'Not just now. But if you would help me a little I should get on
faster, and then we might have a nice time before tea.'
'Jolly!' cried Harry; and he ran to the foot of the stairs and called
Dora.
4. Down came Dora very fast, with her doll in her arms, and the dog at
her heels.
5. 'What I want you to do,' said mother, 'is to tear up these old papers
and put them into this sack. The man is coming soon to take it to the
paper-mill.'
6. 'Why is it taken to the paper-mill?' asked Harry.

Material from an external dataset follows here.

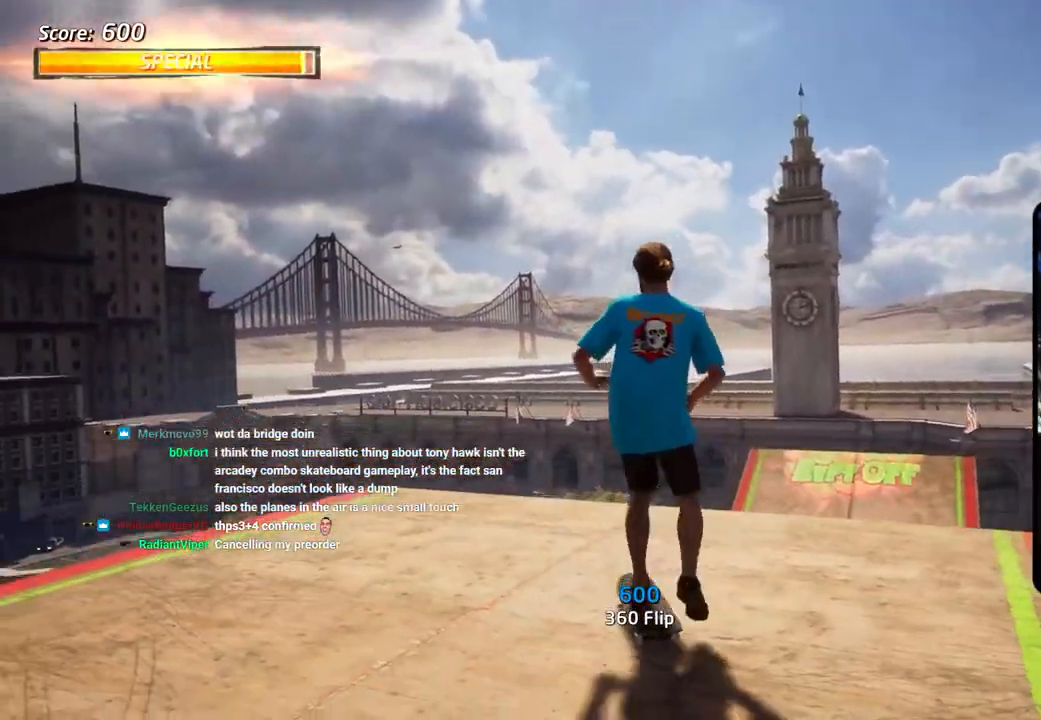
{"dt_ms": 500, "buttons": ["DPAD_DOWN", "DPAD_RIGHT"], "left_stick": "center", "right_stick": "center", "events": [[383, "DPAD_RIGHT", "down"]]}
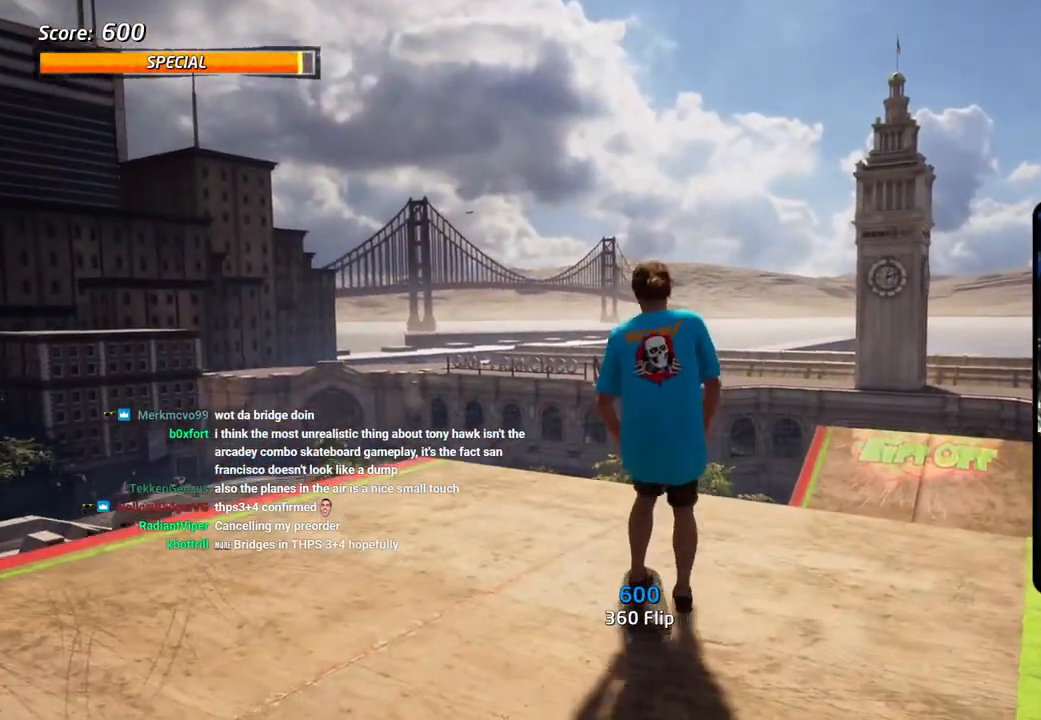
{"dt_ms": 500, "buttons": ["CROSS", "DPAD_DOWN", "DPAD_RIGHT"], "left_stick": "center", "right_stick": "center", "events": [[217, "CROSS", "down"], [217, "DPAD_RIGHT", "up"], [467, "DPAD_RIGHT", "down"]]}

'To be made over again into paper. Perhaps it will come back to us some
day, all clean.
7. 'Or it may be made into a newspaper, and father may bring it home in
his pocket.'
'Or we may get it in copy-books at school.'
'Yes; or it may come from the shop with rice in it.'
8. 'It may never come at all,' said Dora. 'Perhaps it will go to some
other house.'
'That is quite likely,' said mother, who was now cleaning the hearth.
9. They went on putting the paper into the sack for a long time, and
then Harry asked:
'How was paper made before there was old paper to make it of?'
10. 'Oh, it is not made of paper only. It is made of old rags, old
ropes'----
Harry and Dora began to laugh.
'And straw, and wood, and a kind of grass'----
'Now, are you joking, mother?'
11.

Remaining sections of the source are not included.